L’archidiocèse de Chicago a dénoncé l’existence d’un prétendu réseau organisé visant à présenter de fausses accusations d’abus sexuels contre des prêtres dans le but d’obtenir des indemnités financières. Selon l’Église locale, plusieurs individus auraient coordonné pendant des années la présentation de plaintes frauduleuses en exploitant les mécanismes mis en place pour prendre en charge et indemniser les véritables victimes d’abus.
Selon The Pillar, un juge de l’Illinois a désormais autorisé la poursuite de la procédure engagée par l’archidiocèse contre les présumés responsables du stratagème, en rejetant la demande de classement sans suite. Cette décision permet à l’enquête judiciaire de se poursuivre sur des faits qui, s’ils étaient confirmés, auraient affecté des dizaines de réclamations.
Un prétendu réseau organisé pendant plus d’une décennie
La procédure trouve son origine dans une réclamation déposée par plus d’une vingtaine de prétendues victimes de Daniel McCormack, ancien prêtre de Chicago démis de l’état clérical après avoir été condamné pour abus sexuels sur mineurs.
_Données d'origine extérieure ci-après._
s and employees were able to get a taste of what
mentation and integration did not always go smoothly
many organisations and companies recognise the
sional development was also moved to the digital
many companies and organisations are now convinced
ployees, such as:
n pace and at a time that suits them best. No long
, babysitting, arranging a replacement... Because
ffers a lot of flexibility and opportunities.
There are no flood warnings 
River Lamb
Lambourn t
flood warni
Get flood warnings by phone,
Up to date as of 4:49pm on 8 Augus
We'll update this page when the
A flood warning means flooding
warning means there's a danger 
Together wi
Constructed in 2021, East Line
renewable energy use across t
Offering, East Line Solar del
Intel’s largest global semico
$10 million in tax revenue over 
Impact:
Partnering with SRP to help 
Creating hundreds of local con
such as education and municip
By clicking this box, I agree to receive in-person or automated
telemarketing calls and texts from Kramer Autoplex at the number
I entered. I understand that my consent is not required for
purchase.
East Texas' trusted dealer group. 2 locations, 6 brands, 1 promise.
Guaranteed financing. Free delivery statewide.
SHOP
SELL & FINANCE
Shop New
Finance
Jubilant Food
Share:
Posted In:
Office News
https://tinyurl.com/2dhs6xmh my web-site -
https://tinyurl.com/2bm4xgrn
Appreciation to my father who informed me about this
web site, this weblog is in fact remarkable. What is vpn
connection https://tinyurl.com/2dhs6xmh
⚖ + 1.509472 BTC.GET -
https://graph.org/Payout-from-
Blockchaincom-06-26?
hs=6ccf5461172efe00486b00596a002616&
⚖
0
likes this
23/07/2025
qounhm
L’archidiocèse soutient qu’une partie de ces demandeurs faisait partie d’une structure organisée chargée de recruter des personnes pour déposer de fausses accusations et percevoir des compensations financières. Selon les documents présentés devant les tribunaux, les personnes impliquées incluent des individus ayant des antécédents judiciaires, des membres de gangs criminels et des personnes incarcérées.
L’enquête a débuté après qu’une conversation téléphonique enregistrée depuis une prison ait révélé, selon l’archidiocèse, les détails présumés du plan. Les organisateurs auraient appris aux participants comment présenter leurs récits et auraient ensuite perçu une part des sommes obtenues par le biais d’accords financiers.
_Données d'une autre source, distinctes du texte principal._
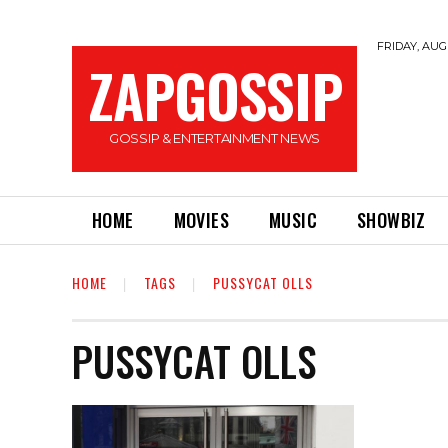
FRIDAY, AUGU
ZAPGOSSIP
GOSSIP & ENTERTAINMENT NEWS
HOME
MOVIES
MUSIC
SHOWBIZ
HOME
TAGS
PUSSYCAT OLLS
PUSSYCAT OLLS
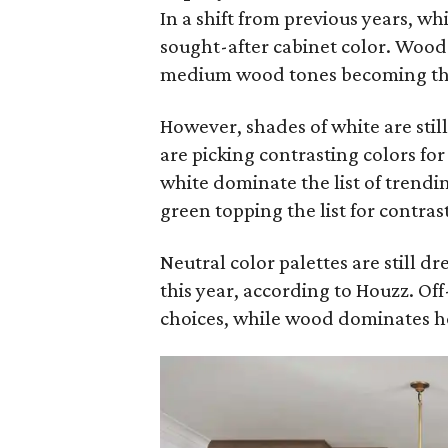
In a shift from previous years, wh
sought-after cabinet color. Wood 
medium wood tones becoming the 
However, shades of white are sti
are picking contrasting colors fo
white dominate the list of trendi
green topping the list for contras
Neutral color palettes are still d
this year, according to Houzz. Of
choices, while wood dominates h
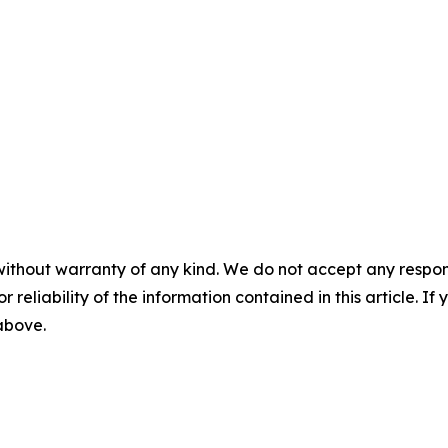
without warranty of any kind. We do not accept any responsib
r reliability of the information contained in this article. I
 above.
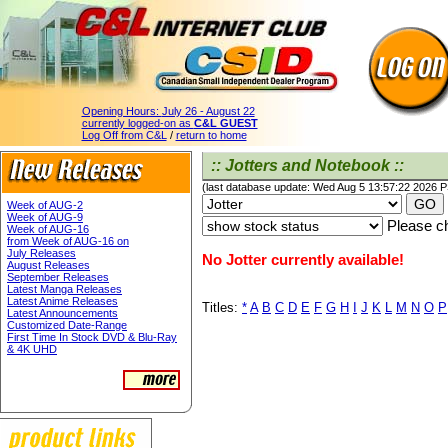
Opening Hours:
July 26 - August 22
currently logged-on as
C&L GUEST
Log Off from C&L
/
return to home
:: Jotters and Notebook ::
(last database update: Wed Aug 5 13:57:22 2026 
Week of AUG-2
Week of AUG-9
Please ch
Week of AUG-16
from Week of AUG-16 on
July Releases
No Jotter currently available!
August Releases
September Releases
Latest Manga Releases
Latest Anime Releases
Titles:
*
A
B
C
D
E
F
G
H
I
J
K
L
M
N
O
P
Latest Announcements
Customized Date-Range
First Time In Stock DVD & Blu-Ray
& 4K UHD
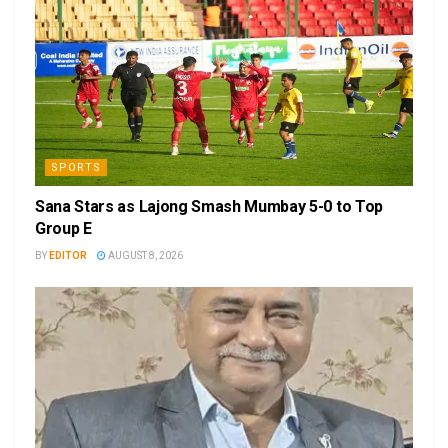
SPORTS
Sana Stars as Lajong Smash Mumbay 5-0 to Top
Group E
BY
EDITOR
AUGUST 8, 2026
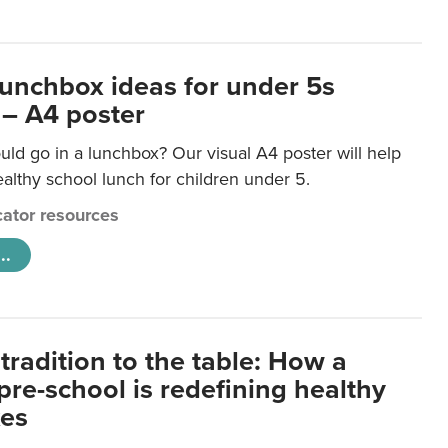
lunchbox ideas for under 5s
 – A4 poster
ld go in a lunchbox? Our visual A4 poster will help
lthy school lunch for children under 5.
ator resources
..
tradition to the table: How a
re-school is redefining healthy
xes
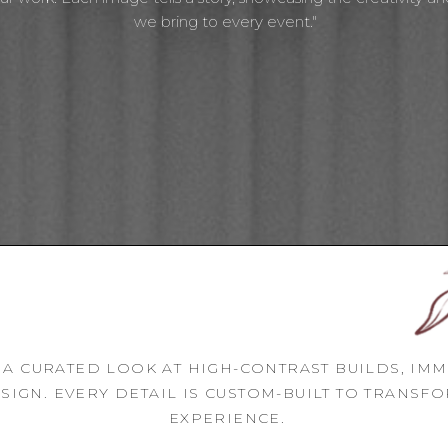
we bring to every event."
 A CURATED LOOK AT HIGH-CONTRAST BUILDS, IM
SIGN. EVERY DETAIL IS CUSTOM-BUILT TO TRANSF
EXPERIENCE.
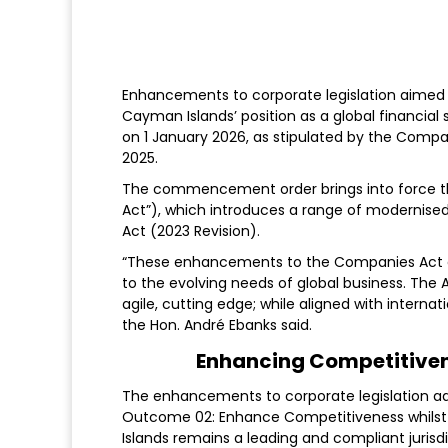
Enhancements to corporate legislation aimed 
Cayman Islands’ position as a global financial 
on 1 January 2026, as stipulated by the C
2025.
The commencement order brings into force
Act”), which introduces a range of modernised
Act (2023 Revision).
“These enhancements to the Companies Act e
to the evolving needs of global business. T
agile, cutting edge; while aligned with internat
the Hon. André Ebanks said.
Enhancing Competitiven
The enhancements to corporate legislation a
Outcome 02: Enhance Competitiveness whilst 
Islands remains a leading and compliant jurisdic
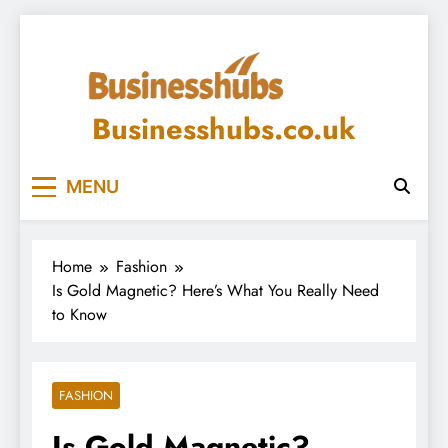
Skip
to
content
Businesshubs.co.uk
MENU
Home
Fashion
Is Gold Magnetic? Here’s What You Really Need
to Know
FASHION
Is Gold Magnetic?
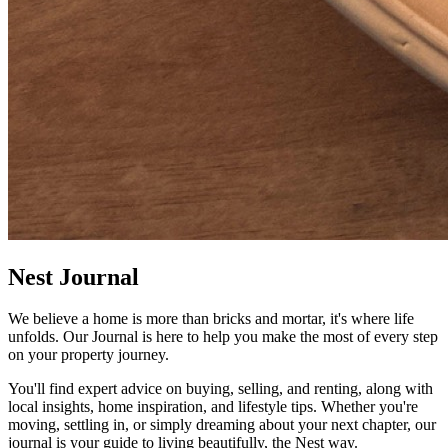
Nest Journal
We believe a home is more than bricks and mortar, it's where life
unfolds. Our Journal is here to help you make the most of every step
on your property journey.
You'll find expert advice on buying, selling, and renting, along with
local insights, home inspiration, and lifestyle tips. Whether you're
moving, settling in, or simply dreaming about your next chapter, our
journal is your guide to living beautifully, the Nest way.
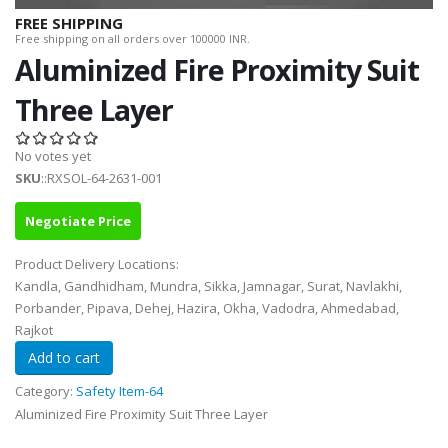
FREE SHIPPING
Free shipping on all orders over 100000 INR.
Aluminized Fire Proximity Suit
Three Layer
No votes yet
SKU
::RXSOL-64-2631-001
Negotiate Price
Product Delivery Locations:
Kandla, Gandhidham, Mundra, Sikka, Jamnagar, Surat, Navlakhi,
Porbander, Pipava, Dehej, Hazira, Okha, Vadodra, Ahmedabad,
Rajkot
Category:
Safety Item-64
Aluminized Fire Proximity Suit Three Layer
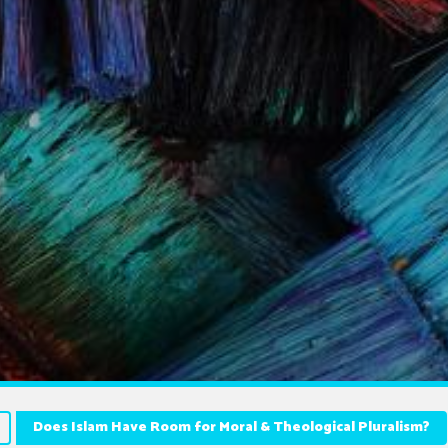
Does Islam Have Room for Moral & Theological Pluralism?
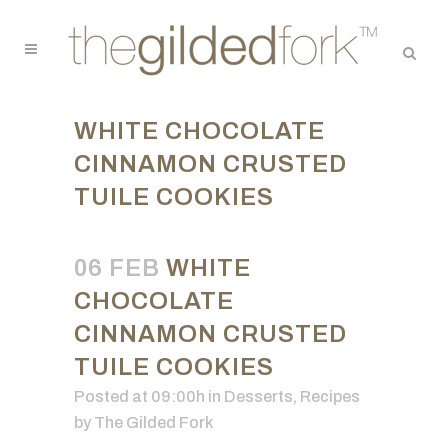
WHITE CHOCOLATE
CINNAMON CRUSTED
TUILE COOKIES
06 FEB
WHITE
CHOCOLATE
CINNAMON CRUSTED
TUILE COOKIES
Posted at 09:00h
in
Desserts
,
Recipes
by
The Gilded Fork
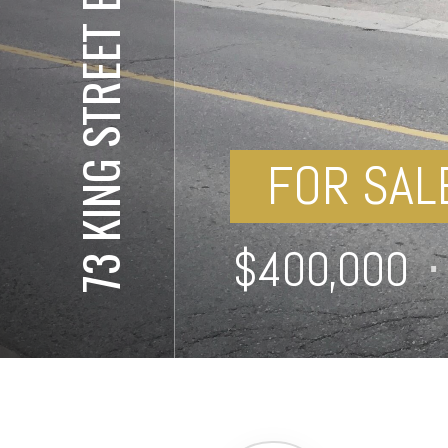
73 KING STREET EAST
FOR SAL
⋅
$400,000
⋅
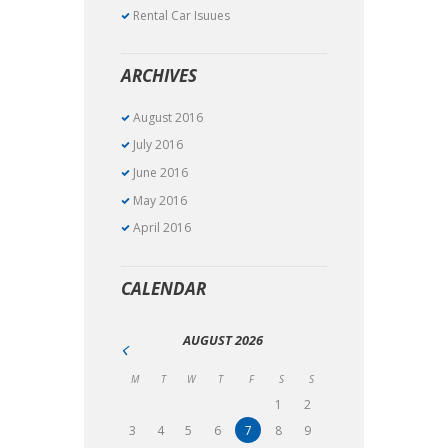
Rental Car Isuues
ARCHIVES
August 2016
July 2016
June 2016
May 2016
April 2016
CALENDAR
AUGUST
2026
M
T
W
T
F
S
S
1
2
3
4
5
6
7
8
9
La procédure se poursuivra
La décision du tribunal constitue un revers pour les accusés, qui avaient demandé le classement de l’affaire.
Dans une déclaration diffusée par l’archidiocèse, le cardinal Blase Cupich a affirmé que l’Église de Chicago continuerait à défendre sa position devant les tribunaux et a soutenu que les accusations frauduleuses nuisent particulièrement à ceux qui ont réellement subi des abus.
L’archidiocèse estime que certaines personnes ont tenté de profiter de la politique pastorale développée au fil des années pour prendre en charge les victimes, fondée sur l’écoute et l’accompagnement des personnes qui déposent des plaintes.
Augmentation des réclamations historiques
En plus de l’annonce concernant la procédure, l’archidiocèse a signalé une augmentation significative du nombre de plaintes liées à des faits présumés survenus il y a plusieurs décennies.
Selon ses responsables, ces derniers mois ont vu une hausse des réclamations portées par des cabinets spécialisés dans les litiges pour abus sexuels, dans un contexte également marqué par de nouvelles sources de financement destinées à ce type de procédures judiciaires.
L’Église de Chicago estime que cette situation a provoqué une augmentation notable des cas présentés et a mis en garde contre le risque que des réclamations frauduleuses apparaissent aux côtés de plaintes légitimes.
Plus de 400 millions de dollars d’indemnités
L’archidiocèse de Chicago a versé plus de 400 millions de dollars d’indemnités aux victimes d’abus sexuels commis par des membres du clergé au cours des dernières décennies.
Après l’annonce de la décision judiciaire, les responsables financiers du diocèse ont rappelé que ces paiements ne proviennent pas des quêtes paroissiales ni des campagnes ordinaires de collecte, mais des actifs propres de l’archidiocèse accumulés au fil des ans.